Tuesday, December 30, 2014

Finding Your Parallel Port Address for PCI Card

If you are unable to find a computer with a parallel port to control your Industrial CNC Router and decide to install a new PCI card, you may have trouble getting Mach to communicate with the machine. First of all you want to make sure that your card is putting out a 5V signal, as some models put out lower voltage which won't work. Of course you want to make sure you follow the manufacturers instructions, including installing the appropriate driver.

You'll also want to make sure that you have Mach 3 set to find your new card. If you open Mach and Look in Config/Ports and Pins.

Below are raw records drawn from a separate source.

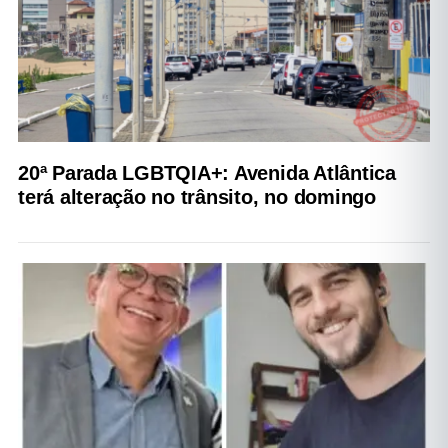
20ª Parada LGBTQIA+: Avenida Atlântica
terá alteração no trânsito, no domingo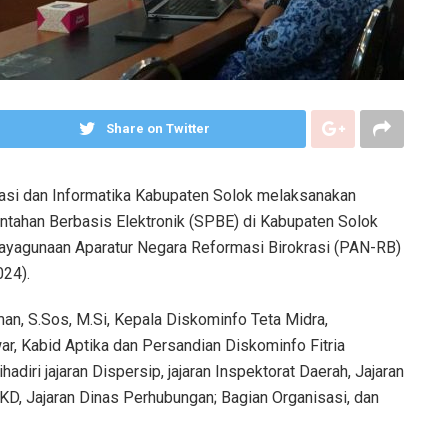
Share on Twitter
asi dan Informatika Kabupaten Solok melaksanakan
ntahan Berbasis Elektronik (SPBE) di Kabupaten Solok
dayagunaan Aparatur Negara Reformasi Birokrasi (PAN-RB)
024).
man, S.Sos, M.Si, Kepala Diskominfo Teta Midra,
r, Kabid Aptika dan Persandian Diskominfo Fitria
ihadiri jajaran Dispersip, jajaran Inspektorat Daerah, Jajaran
, Jajaran Dinas Perhubungan; Bagian Organisasi, dan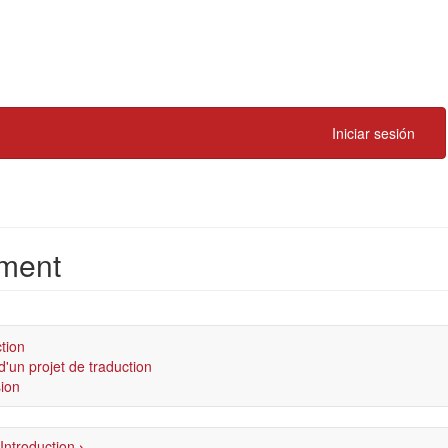
Iniciar sesión
ement
tion
'un projet de traduction
ion
Introduction
›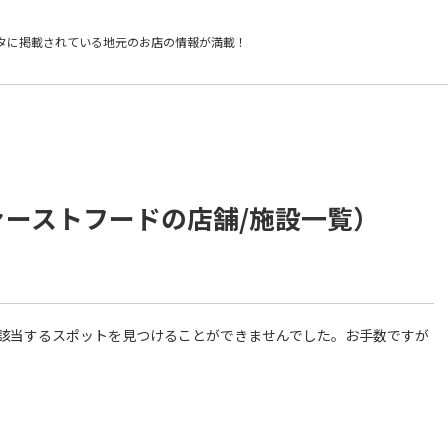
タに掲載されている
地元のお店の情報が満載！
ァーストフードの店舗/施設一覧）
件に該当するスポットを見つけることができませんでした。お手数ですが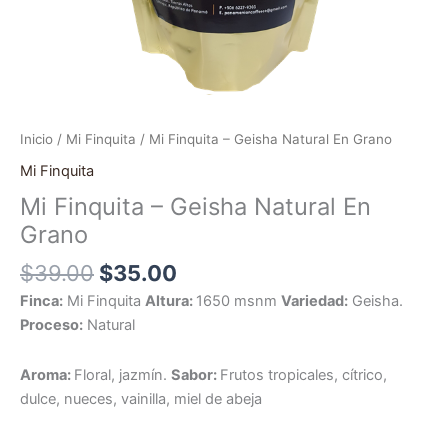
Inicio
/
Mi Finquita
/ Mi Finquita – Geisha Natural En Grano
Mi Finquita
Mi Finquita – Geisha Natural En
Grano
$
39.00
$
35.00
Finca:
Mi Finquita
Altura:
1650 msnm
Variedad:
Geisha.
Proceso:
Natural
Aroma:
Floral, jazmín.
Sabor:
Frutos tropicales, cítrico,
dulce, nueces, vainilla, miel de abeja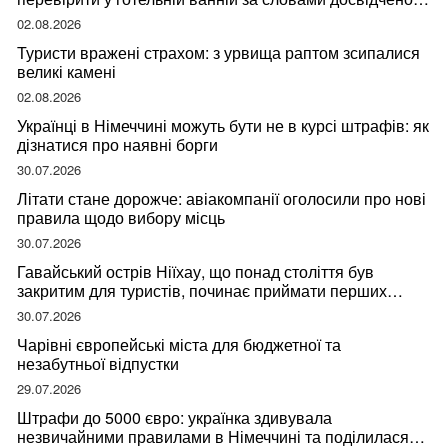
мандрівниці
02.08.2026
Туристи вражені страхом: з урвища раптом зсипалися
великі камені
02.08.2026
Українці в Німеччині можуть бути не в курсі штрафів: як
дізнатися про наявні борги
30.07.2026
Літати стане дорожче: авіакомпанії оголосили про нові
правила щодо вибору місць
30.07.2026
Гавайський острів Ніїхау, що понад століття був
закритим для туристів, починає приймати перших
відвідувачів
30.07.2026
Чарівні європейські міста для бюджетної та
незабутньої відпустки
29.07.2026
Штрафи до 5000 євро: українка здивувала
незвичайними правилами в Німеччині та поділилася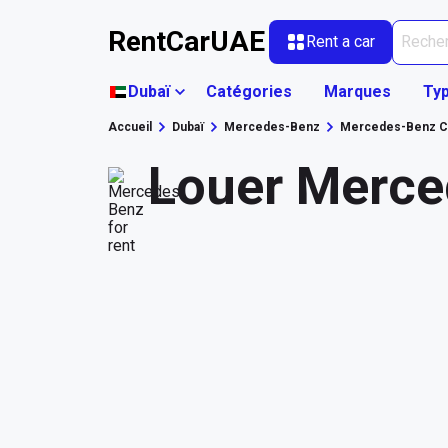
RentCarUAE
Rent a car
Dubaï
Catégories
Marques
Typ
Accueil
Dubaï
Mercedes-Benz
Mercedes-Benz C
Louer Merce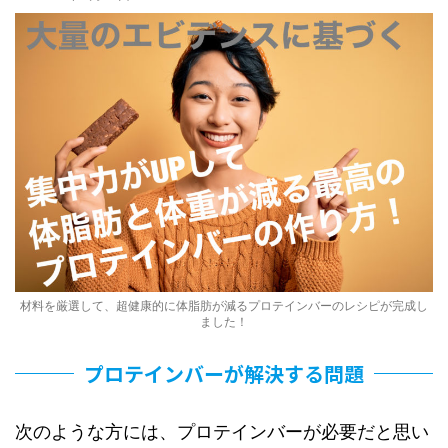
材料を厳選して、超健康的に体脂肪が減るプロテインバーのレシピが完成し
ました！
プロテインバーが解決する問題
次のような方には、プロテインバーが必要だと思い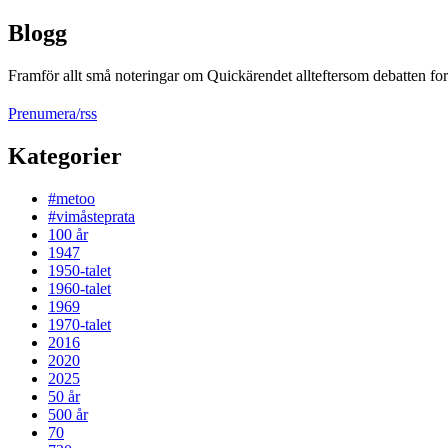
Blogg
Framför allt små noteringar om Quickärendet allteftersom debatten fort
Prenumera/rss
Kategorier
#metoo
#vimåsteprata
100 år
1947
1950-talet
1960-talet
1969
1970-talet
2016
2020
2025
50 år
500 år
70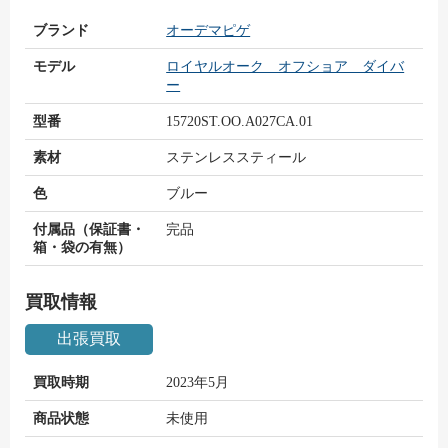
ブランド
オーデマピゲ
モデル
ロイヤルオーク オフショア ダイバ
ー
型番
15720ST.OO.A027CA.01
素材
ステンレススティール
色
ブルー
付属品（保証書・
完品
箱・袋の有無）
買取情報
出張買取
買取時期
2023年5月
商品状態
未使用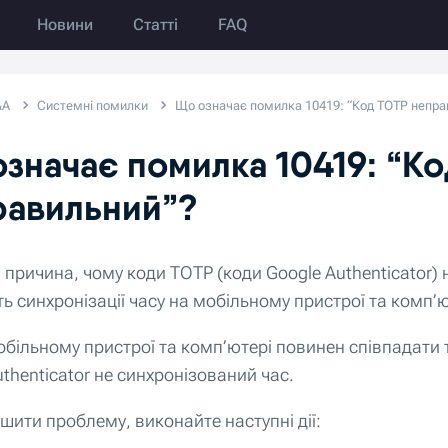
Новини
Статті
FAQ
&A
Системні помилки
Що означає помилка 10419: “Код TOTP непра
значає помилка 10419: “К
равильний”?
причина, чому коди TOTP (коди Google Authenticator)
ть синхронізації часу на мобільному пристрої та комп’ю
обільному пристрої та комп’ютері повинен співпадати 
thenticator не синхронізований час.
шити проблему, виконайте наступні дії: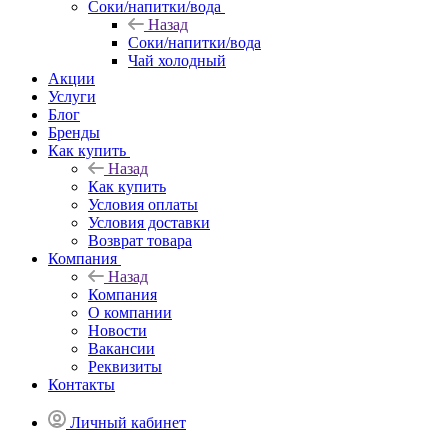
Соки/напитки/вода
Назад
Соки/напитки/вода
Чай холодный
Акции
Услуги
Блог
Бренды
Как купить
Назад
Как купить
Условия оплаты
Условия доставки
Возврат товара
Компания
Назад
Компания
О компании
Новости
Вакансии
Реквизиты
Контакты
Личный кабинет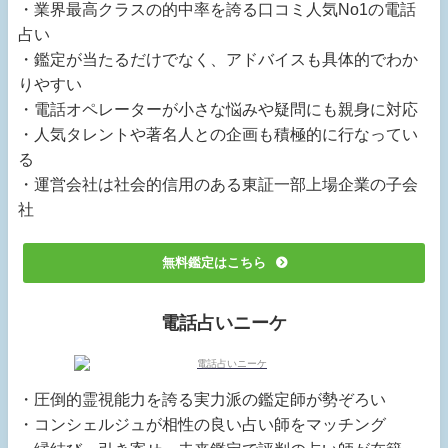
・業界最高クラスの的中率を誇る口コミ人気No1の電話
占い
・鑑定が当たるだけでなく、アドバイスも具体的でわか
りやすい
・電話オペレーターが小さな悩みや疑問にも親身に対応
・人気タレントや著名人との企画も積極的に行なってい
る
・運営会社は社会的信用のある東証一部上場企業の子会
社
無料鑑定はこちら
電話占いニーケ
・圧倒的霊視能力を誇る実力派の鑑定師が勢ぞろい
・コンシェルジュが相性の良い占い師をマッチング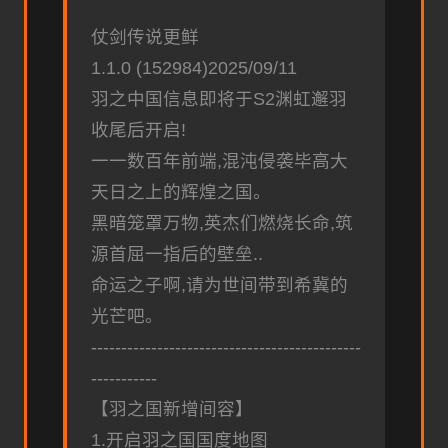
仗剑传说更鲜
1.1.0 (152984)2025/09/11
羽之中国信息即将于S2渊虹邂羽
收尾后开启!
一一数百年前端,混沌侵袭毕高大
天日之上的辉煌之国。
黑暗笼罩万物,英杰们燃烧长命,筑
源首屈一指后的壁垒..
命运之子啊,请为世间带到希冀的
光芒吧。
---------------------------------------------
-----------
【羽之国新增间容】
1.开启羽之国国度地图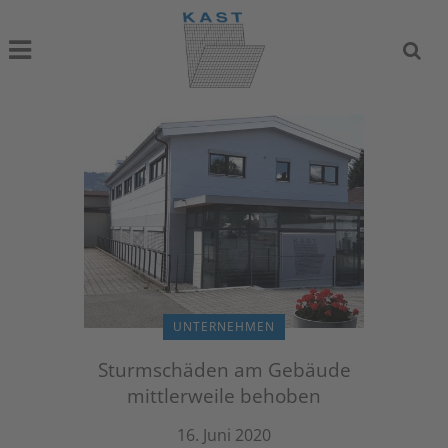
UNTERNEHMEN
Sturmschäden am Gebäude
mittlerweile behoben
16. Juni 2020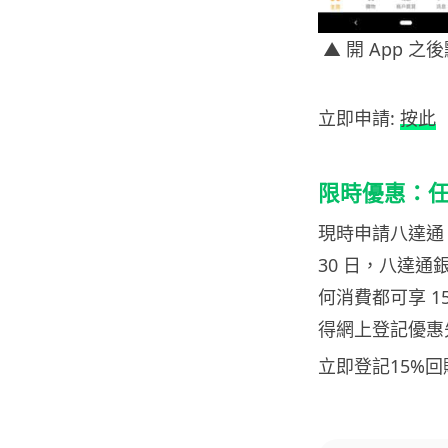
▲ 開 App 
立即申請:
按此
限時優惠：任何
現
時申請八達通 M
30 日，八達通銀包
何消費都可享 1
得網上登記優惠先
立即登記15%回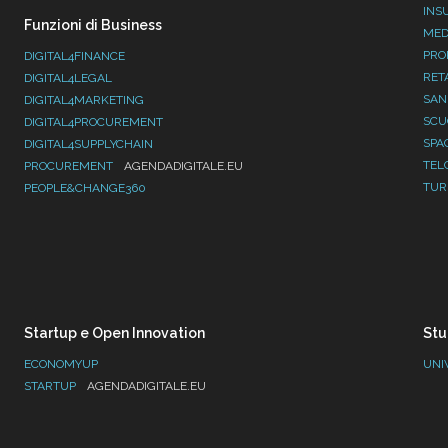
INS
Funzioni di Business
MED
PRO
DIGITAL4FINANCE
RET
DIGITAL4LEGAL
SAN
DIGITAL4MARKETING
SC
DIGITAL4PROCUREMENT
SPA
DIGITAL4SUPPLYCHAIN
TEL
PROCUREMENT
AGENDADIGITALE.EU
TUR
PEOPLE&CHANGE360
Startup e Open Innovation
Stu
ECONOMYUP
UNI
STARTUP
AGENDADIGITALE.EU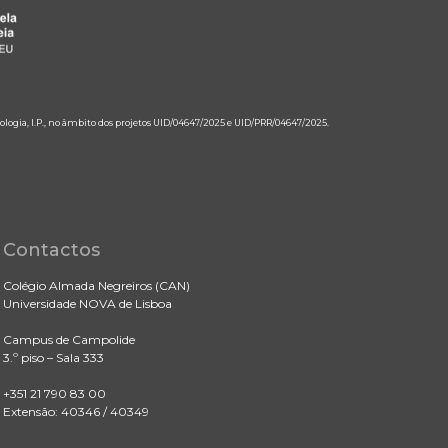
ologia, I.P., no âmbito dos projetos UID/04647/2025 e UID/PRR/04647/2025.
Contactos
Colégio Almada Negreiros (CAN)
Universidade NOVA de Lisboa
Campus de Campolide
3.º piso – Sala 333
+351 21 790 83 00
Extensão: 40346 / 40349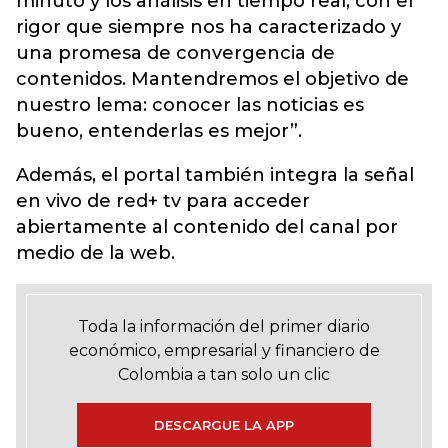
minuto y los análisis en tiempo real, con el
rigor que siempre nos ha caracterizado y
una promesa de convergencia de
contenidos. Mantendremos el objetivo de
nuestro lema: conocer las noticias es
bueno, entenderlas es mejor”.
Además, el portal también integra la señal
en vivo de red+ tv para acceder
abiertamente al contenido del canal por
medio de la web.
Toda la información del primer diario
económico, empresarial y financiero de
Colombia a tan solo un clic
DESCARGUE LA APP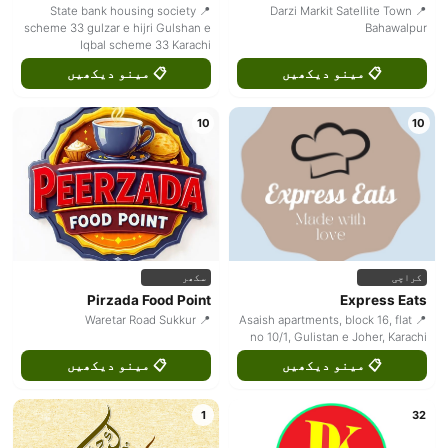
📍 State bank housing society
📍 Darzi Markit Satellite Town
scheme 33 gulzar e hijri Gulshan e
Bahawalpur
Iqbal scheme 33 Karachi
📋 مینو دیکھیں
📋 مینو دیکھیں
10
10
کراچی
سکھر
Pirzada Food Point
Express Eats
📍 Waretar Road Sukkur
📍 Asaish apartments, block 16, flat
no 10/1, Gulistan e Joher, Karachi
📋 مینو دیکھیں
📋 مینو دیکھیں
1
32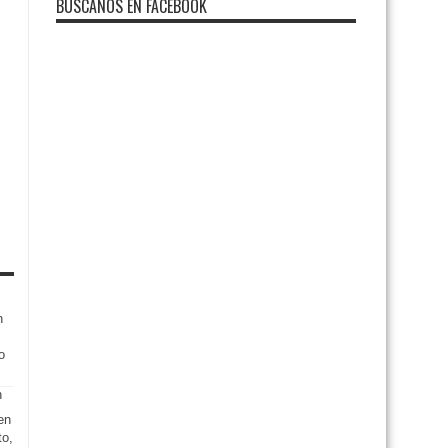
BUSCANOS EN FACEBOOK
n
o
en
to,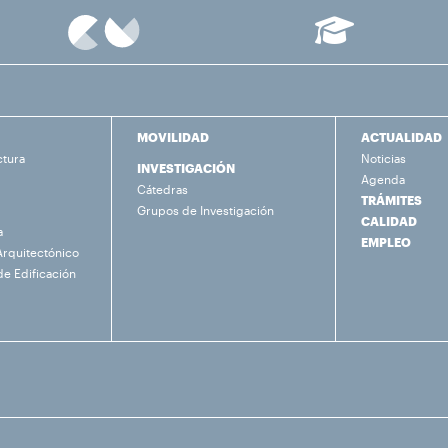
MOVILIDAD
ACTUALIDAD
ctura
Noticias
INVESTIGACIÓN
Agenda
Cátedras
TRÁMITES
Grupos de Investigación
CALIDAD
a
EMPLEO
Arquitectónico
de Edificación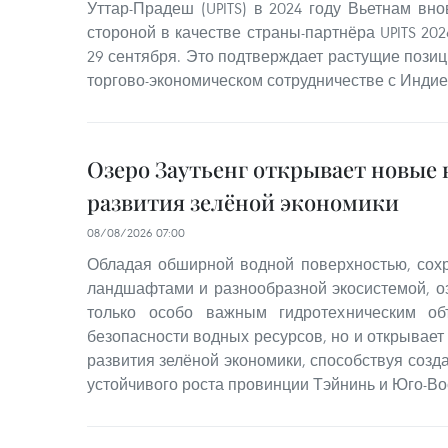
Уттар-Прадеш (UPITS) в 2024 году Вьетнам вн
стороной в качестве страны-партнёра UPITS 202
29 сентября. Это подтверждает растущие позиц
торгово-экономическом сотрудничестве с Индие
Озеро Заутьенг открывает новые
развития зелёной экономики
08/08/2026 07:00
Обладая обширной водной поверхностью, со
ландшафтами и разнообразной экосистемой, оз
только особо важным гидротехническим об
безопасности водных ресурсов, но и открывае
развития зелёной экономики, способствуя соз
устойчивого роста провинции Тэйнинь и Юго-Во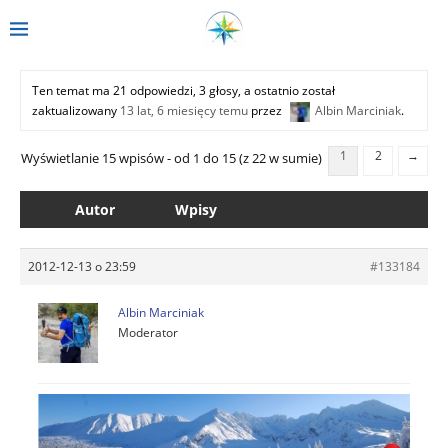
Ten temat ma 21 odpowiedzi, 3 głosy, a ostatnio został
zaktualizowany
13 lat, 6 miesięcy temu
przez
Albin Marciniak
.
1
2
→
Wyświetlanie 15 wpisów - od 1 do 15 (z 22 w sumie)
Autor
Wpisy
2012-12-13 o 23:59
#133184
Albin Marciniak
Moderator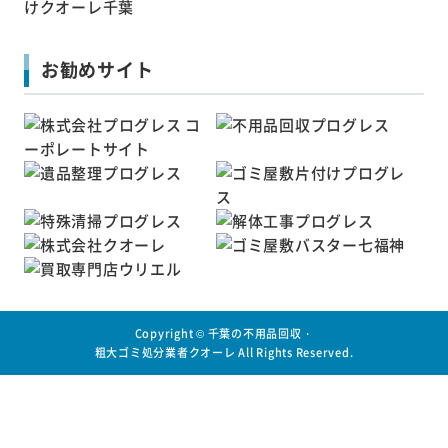
お勧めサイト
Copyright ©
千葉の不用品回収・
粗大ゴミ処分業者クオーレ
All Rights Reserved.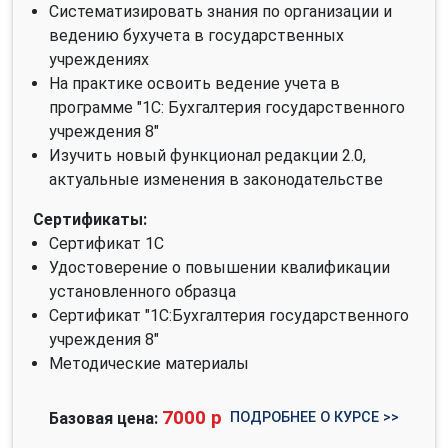
Систематизировать знания по организации и
ведению бухучета в государственных
учреждениях
На практике освоить ведение учета в
программе "1C: Бухгалтерия государственного
учреждения 8"
Изучить новый функционал редакции 2.0,
актуальные изменения в законодательстве
Сертификаты:
Сертификат 1С
Удостоверение о повышении квалификации
установленного образца
Сертификат "1С:Бухгалтерия государственного
учреждения 8"
Методические материалы
7000 р
ПОДРОБНЕЕ О КУРСЕ >>
Базовая цена: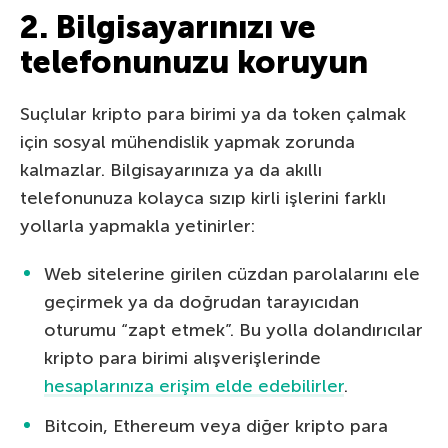
2. Bilgisayarınızı ve
telefonunuzu koruyun
Suçlular kripto para birimi ya da token çalmak
için sosyal mühendislik yapmak zorunda
kalmazlar. Bilgisayarınıza ya da akıllı
telefonunuza kolayca sızıp kirli işlerini farklı
yollarla yapmakla yetinirler:
Web sitelerine girilen cüzdan parolalarını ele
geçirmek ya da doğrudan tarayıcıdan
oturumu “zapt etmek”. Bu yolla dolandırıcılar
kripto para birimi alışverişlerinde
hesaplarınıza erişim elde edebilirler
.
Bitcoin, Ethereum veya diğer kripto para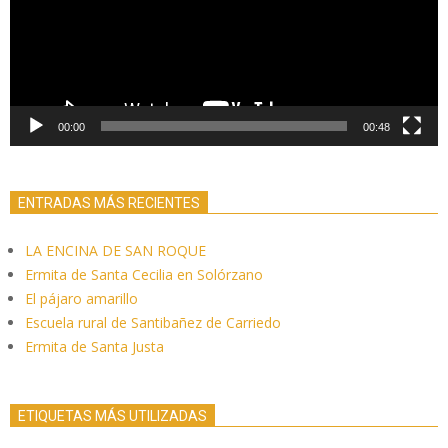
00:00
00:48
ENTRADAS MÁS RECIENTES
LA ENCINA DE SAN ROQUE
Ermita de Santa Cecilia en Solórzano
El pájaro amarillo
Escuela rural de Santibañez de Carriedo
Ermita de Santa Justa
ETIQUETAS MÁS UTILIZADAS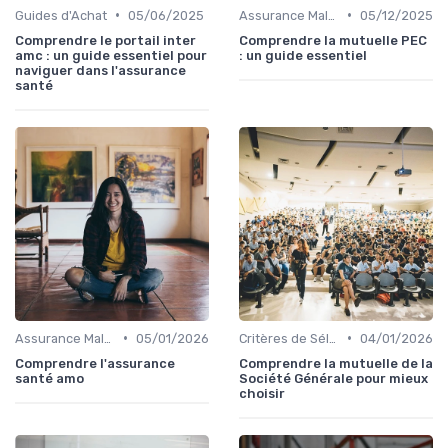
•
•
Guides d'Achat
05/06/2025
Assurance Maladie et Complémentaire Santé
05/12/2025
Comprendre le portail inter
Comprendre la mutuelle PEC
amc : un guide essentiel pour
: un guide essentiel
naviguer dans l'assurance
santé
•
•
Assurance Maladie et Complémentaire Santé
05/01/2026
Critères de Sélection
04/01/2026
Comprendre l'assurance
Comprendre la mutuelle de la
santé amo
Société Générale pour mieux
choisir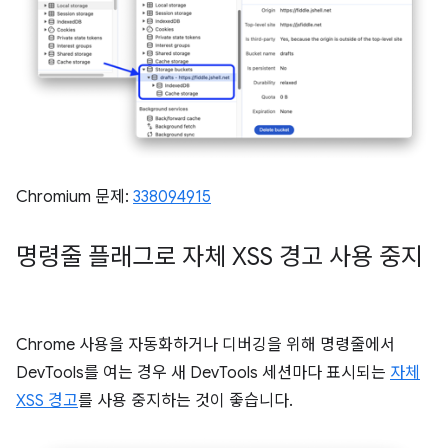
Chromium 문제:
338094915
명령줄 플래그로 자체 XSS 경고 사용 중지
Chrome 사용을 자동화하거나 디버깅을 위해 명령줄에서
DevTools를 여는 경우 새 DevTools 세션마다 표시되는
자체
XSS 경고
를 사용 중지하는 것이 좋습니다.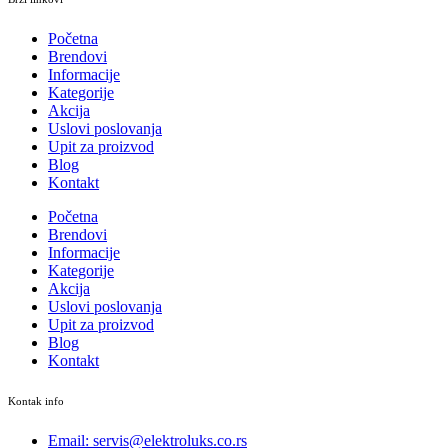
Početna
Brendovi
Informacije
Kategorije
Akcija
Uslovi poslovanja
Upit za proizvod
Blog
Kontakt
Početna
Brendovi
Informacije
Kategorije
Akcija
Uslovi poslovanja
Upit za proizvod
Blog
Kontakt
Kontak info
Email: servis@elektroluks.co.rs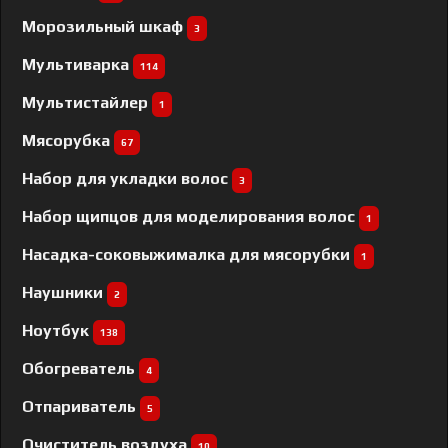
Морозильный шкаф
3
Мультиварка
114
Мультистайлер
1
Мясорубка
67
Набор для укладки волос
3
Набор щипцов для моделирования волос
1
Насадка-соковыжималка для мясорубки
1
Наушники
2
Ноутбук
138
Обогреватель
4
Отпариватель
5
Очиститель воздуха
10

By default Mach will assign 0x378, which is where a native parallel port would be.

 A new card is not likely to have this address, so you'll have to find out what it is.  You can find it by going to your Windows Control Panel. Clack on "Hardware and Sound"  and you should see an option for "Device Manager" Clicking on this will give you a list of your devices, including your PCI Card. Right Click on the PCI Card in the list and choose "Properties" you should see your I/O Range. Select the first four characters and enter them into Mach 3 as your port address with 0x added in front of them. Mach should now be communicate with your new PCI card.

Control panel/Hardware and Sound

Devices and Printers/Device Manager

Device Manager/PCI Parallel Port/Properties

In this case. your address would be 0xDCC8. 
Enter it into Mach 3 Config/Ports and Pins/Port Setup and Axis Selection.

Controlling your Industrial CNC Router with Newer Computer Systems

The Mach 3 software that you're using to control your Industrial CNC Router requires a 32 bit desktop version of Windows and a Native parallel port. Because these systems are getting harder to find we've done some testing with different solutions. 

If you'd like to control your machine with a laptop, a 64 bit version of windows, or a PC without a 25 pin parallel port, you'll need an external motion controller. The best solution we've found is the SSENC-2 Ethernet SmoothStepper System from Soigeneris.

We've done extensive testing on different Windows systems and it gives consistent results every time. Unlike many external motion controls, this is a plug and play solution. The SSENC-2 is plugged into the Router via parallel port, and then connects to your computer via ethernet port (USB is also available.) Since it has it's own power supply it can even be plugged into a laptop.

They provide easy to follow step by step instructions to get you going quickly.